▶ **Testo fornito**:
═══

Alitalia, metafora di un paese immobile

Di fronte a questa crisi aziendale, ci vuole il coraggio di schierarsi con il cittadino comune

27 Aprile 2017

La Provincia

Carlo Lottieri

Direttore del dipartimento di Teoria politica

Argomenti / Teoria e scienze sociali

I lavoratori di Alitalia hanno votato contro il piano di salvataggio e, in tal modo, hanno deciso il commissariamento dell’azienda. Nel sistema industriale italiano, questa azienda continua a essere una ferita aperta, dato che anche dopo la privatizzazione non è riuscita a essere competitiva, produrre utili, offrire servizi apprezzati dalla clientela. Spesso oggetto di ironie (in America la sigla era letta così: Always Late In Take-off Always Late In Arrival, e cioè sempre in ritardo a decollare e ad atterrare…), quella che fu la compagnia di bandiera continua a essere irragionevolmente vissuta dai dipendenti come una realtà che deve godere di uno statuto speciale.

Il rigetto del piano di austerità ha così un significato ben chiaro: si vuole che lo Stato metta soldi. Si spera in una qualche forma di finanziamento o in un’ulteriore nazionalizzazione, così che a pagare i conti del disastro siano i contribuenti. Come già altre volte in passato.

In realtà, non c’è bisogno di fare nulla, perché gli abitanti di questo Paese e da tempo si muovono benissimo in Europa e nel mondo anche senza Alitalia. Nell’ultimo mezzo secolo tutto è cambiato e uno dei mutamenti maggiori si è avuto proprio nel trasporto aereo, che oggi offre voli assai più che economici e di migliore qualità.

La politica romana, allora, deve mostrare coraggio, avendo chiaro che la compagnia aerea incarna uno dei simboli del peggio. Oltre che un dramma per gli attuali dipendenti, il cui posto adesso è molto a rischio, essa rappresenta una metafora del Paese che si rifiuta di cambiare e porre rimedio ai propri errori: come la Rai e le pensioni dei parlamentari, come la Salerno-Reggio Calabria e i forestali calabresi. Di fronte a questa crisi aziendale, ci vuole insomma il coraggio di schierarsi con il cittadino comune: che quando perde il posto non riceve alcun aiuto, quando ha meno clienti non ha un sussidio, quando sbaglia un investimento paga il conto dei propri errori.

Molti osservatori, purtroppo, sono pessimisti. Nonostante l’Europa si opponga a ogni forma di soccorso di Stato e nonostante il dissesto dei nostri conti pubblici, sta crescendo la convinzione che alla fine il governo in qualche modo finirà per intervenire. La ragione sta nel fatto che il conflitto oppone gli interessi (e i diritti) di milioni di cittadini contribuenti, ognuno dei quali è debolmente motivato a mobilitarsi, e un gruppo di poche migliaia di lavoratori molti dei quali concentrati a Roma che invece sono molto decisi a battersi e faranno tutto il possibile per orientare a loro favore le decisioni politiche. È insomma alta la probabilità che si continui a persistere sulla cattiva strada, ma in questo caso i danni sarebbero pesanti.

Oltre all’ulteriore gravame sui conti dello Stato e oltre al segnale lanciato a tutti gli altri gruppi volti a strappare privilegi, il salvataggio di Alitalia eviterebbe una maggiore apertura del mercato nazionale. Se si prenderà atto che l’azienda è fallita, infatti, si dovranno riassegnare i diritti di volo: creando chance per altri attori del settore e accrescendo la concorrenza. Ed è proprio di questo che abbiamo più bisogno.

═══

▶ **Materiale di partenza**:
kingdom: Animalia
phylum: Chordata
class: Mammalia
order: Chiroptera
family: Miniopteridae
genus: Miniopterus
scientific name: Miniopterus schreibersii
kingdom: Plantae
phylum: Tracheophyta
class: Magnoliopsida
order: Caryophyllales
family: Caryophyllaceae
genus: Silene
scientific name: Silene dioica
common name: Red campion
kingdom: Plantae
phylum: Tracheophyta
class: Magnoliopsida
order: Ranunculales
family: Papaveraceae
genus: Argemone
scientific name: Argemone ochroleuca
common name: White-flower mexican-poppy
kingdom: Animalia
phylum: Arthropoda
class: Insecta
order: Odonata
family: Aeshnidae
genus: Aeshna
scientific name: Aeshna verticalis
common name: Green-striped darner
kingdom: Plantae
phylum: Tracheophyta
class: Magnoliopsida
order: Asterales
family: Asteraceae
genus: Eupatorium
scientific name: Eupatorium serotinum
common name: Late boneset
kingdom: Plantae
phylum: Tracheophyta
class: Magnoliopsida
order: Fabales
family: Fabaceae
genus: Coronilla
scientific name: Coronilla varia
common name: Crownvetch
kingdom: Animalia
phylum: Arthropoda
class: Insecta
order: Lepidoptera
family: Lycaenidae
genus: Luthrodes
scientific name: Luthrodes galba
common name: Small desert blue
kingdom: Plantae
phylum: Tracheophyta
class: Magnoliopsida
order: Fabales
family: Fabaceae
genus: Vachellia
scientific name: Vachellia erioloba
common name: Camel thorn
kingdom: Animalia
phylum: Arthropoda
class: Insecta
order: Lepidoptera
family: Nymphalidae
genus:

═══

▶ **Esercizio**: Secondo l'articolo su Alitalia, come veniva letta in America la sigla della compagnia? Il materiale proviene da una fonte diversa.

▶ **Risultato**: Come "Always Late In Take-off Always Late In Arrival", cioè sempre in ritardo a decollare e ad atterrare.